**Directions:** For this exercise, write out exactly the lines from the line containing "#10 startn = 1;door_closed = 1;timer_done = 0;stopn" through the last line of the records, and no other lines.

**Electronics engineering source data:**
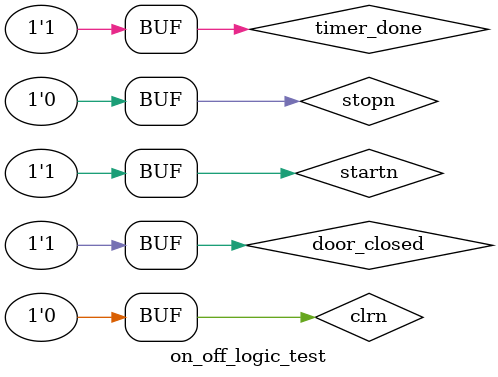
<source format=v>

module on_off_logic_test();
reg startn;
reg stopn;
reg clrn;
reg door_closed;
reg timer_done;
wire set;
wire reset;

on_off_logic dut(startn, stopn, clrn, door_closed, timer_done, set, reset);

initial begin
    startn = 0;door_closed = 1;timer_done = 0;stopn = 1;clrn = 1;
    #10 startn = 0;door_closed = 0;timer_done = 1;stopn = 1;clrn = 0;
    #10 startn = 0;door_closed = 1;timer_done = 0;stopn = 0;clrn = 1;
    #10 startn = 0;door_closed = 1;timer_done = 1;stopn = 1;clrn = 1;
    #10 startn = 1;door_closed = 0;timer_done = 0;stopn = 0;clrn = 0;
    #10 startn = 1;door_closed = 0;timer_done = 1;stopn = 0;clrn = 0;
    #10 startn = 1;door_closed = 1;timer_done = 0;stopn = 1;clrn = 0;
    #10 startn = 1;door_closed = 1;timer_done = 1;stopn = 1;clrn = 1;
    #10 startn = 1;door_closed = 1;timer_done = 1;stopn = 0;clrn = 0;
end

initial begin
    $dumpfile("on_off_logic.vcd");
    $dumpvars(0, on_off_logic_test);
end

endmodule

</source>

**Exercise answer:**
    #10 startn = 1;door_closed = 1;timer_done = 0;stopn = 1;clrn = 0;
    #10 startn = 1;door_closed = 1;timer_done = 1;stopn = 1;clrn = 1;
    #10 startn = 1;door_closed = 1;timer_done = 1;stopn = 0;clrn = 0;
end

initial begin
    $dumpfile("on_off_logic.vcd");
    $dumpvars(0, on_off_logic_test);
end

endmodule

</source>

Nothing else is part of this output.